- Task to carry out:
The response must consist of the lines below from the one with "the soldier at pixel 1069 446 | 19.17" through the one with "the soldier at pixel 417 437 | 31.89", exactly as they appear and with both ends kept.

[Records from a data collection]
....

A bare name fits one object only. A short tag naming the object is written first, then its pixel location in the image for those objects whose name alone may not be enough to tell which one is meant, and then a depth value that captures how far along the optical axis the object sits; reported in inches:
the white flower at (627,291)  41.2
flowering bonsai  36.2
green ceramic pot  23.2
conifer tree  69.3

....

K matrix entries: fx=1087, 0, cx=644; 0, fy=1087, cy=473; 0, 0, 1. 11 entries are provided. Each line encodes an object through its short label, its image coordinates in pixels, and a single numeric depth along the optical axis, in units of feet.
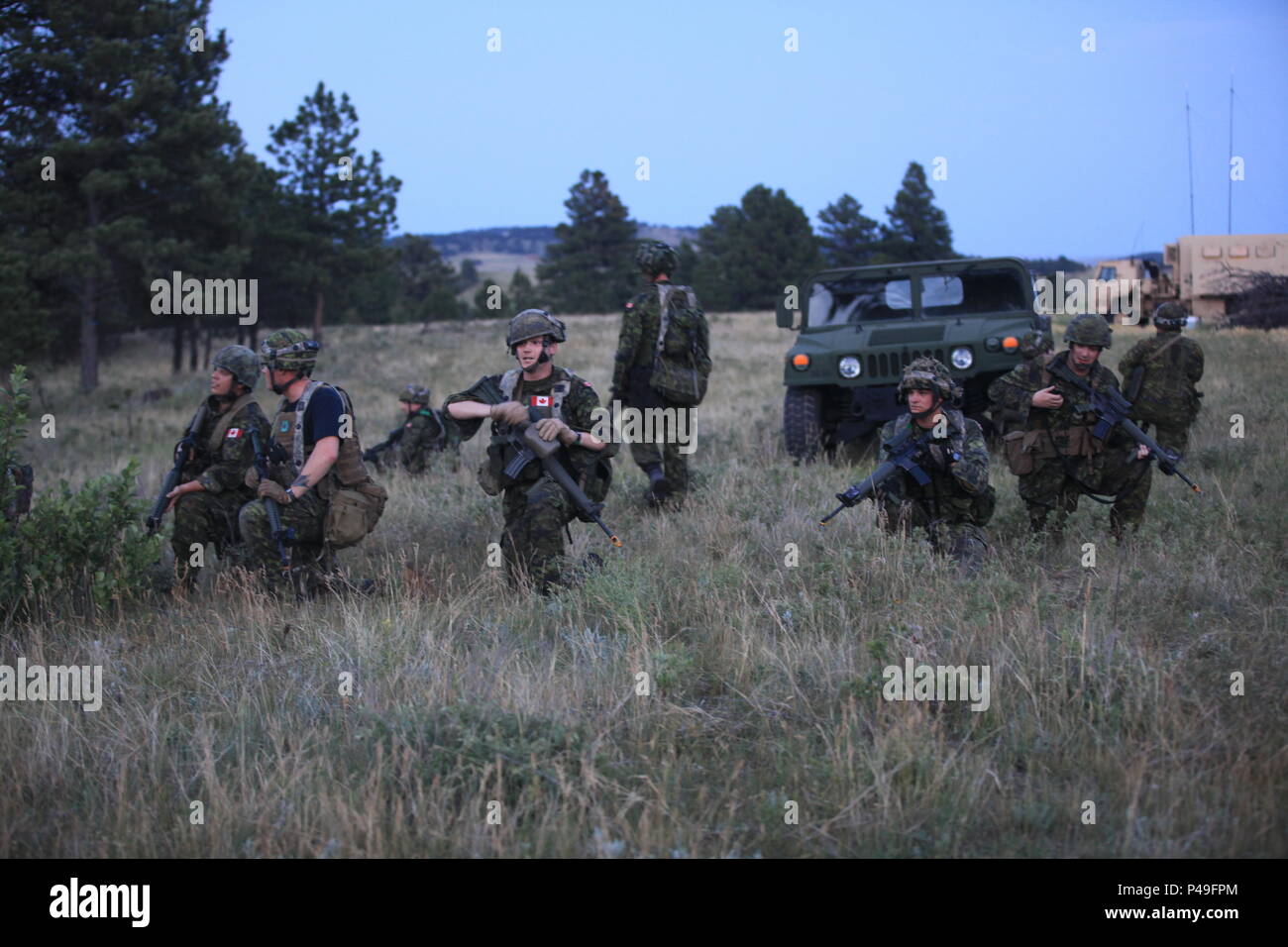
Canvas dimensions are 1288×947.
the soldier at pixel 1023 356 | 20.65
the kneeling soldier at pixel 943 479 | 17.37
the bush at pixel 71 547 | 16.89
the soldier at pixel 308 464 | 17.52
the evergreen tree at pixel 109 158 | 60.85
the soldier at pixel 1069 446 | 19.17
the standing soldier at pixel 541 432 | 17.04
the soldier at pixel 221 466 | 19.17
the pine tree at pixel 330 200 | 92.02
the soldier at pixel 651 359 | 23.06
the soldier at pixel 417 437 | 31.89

....

- Solution:
the soldier at pixel 1069 446 | 19.17
the standing soldier at pixel 541 432 | 17.04
the soldier at pixel 221 466 | 19.17
the pine tree at pixel 330 200 | 92.02
the soldier at pixel 651 359 | 23.06
the soldier at pixel 417 437 | 31.89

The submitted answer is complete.